Nothing quite as sexy as a capable man.
She twisted the cold-water tap off hard, warning herself away from those thoughts. There was a very hazy line between capable and overbearing and she’d lived half her life with the latter.
She glanced at her watch and gasped. Leighton’s school bus would be dropping him at the gates to WildSprings in about four minutes. If his day was anything like hers, he’d be hot, bothered and ready for the air conditioning.

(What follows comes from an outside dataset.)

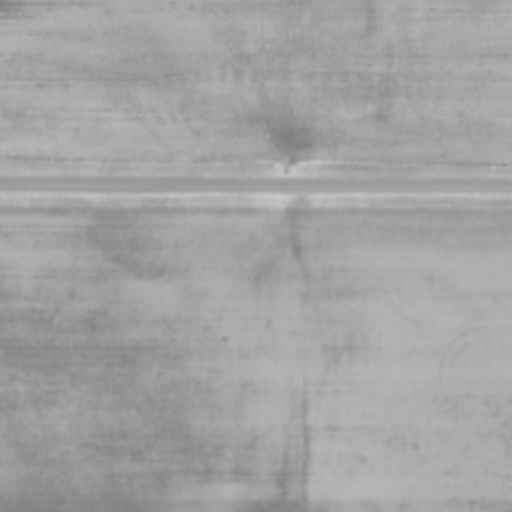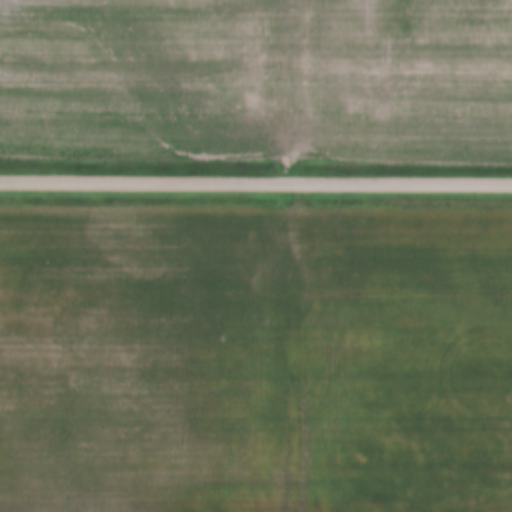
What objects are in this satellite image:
road: (256, 183)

It took her two minutes to throw on some clothes and get to the car. As she reached for the doorhandle, a growing plume of dust through the trees caught her eye. A blue Nissan cruised into her drive and pulled up nearby. A rosy-cheeked, blonde gnome popped her head out of the driver’s side window and then pushed the door open.
‘Hi! You must be Leighton’s mum? I’m Carolyn Lawson, Cameron’s mum.’
Cameron? Romy bent to glance in the rear of the Nissan. Her son seemed absorbed in discussion with a blond boy about the same age. A ratty blue heeler with a lolling tongue was squished in there with them. Carolyn Lawson was five foot nothing and nearly as round as she was tall. But her smile was instant and her confidence infectious. Romy’s people metre blinked happily in the green. She held out her hand and accepted Carolyn’s firm shake.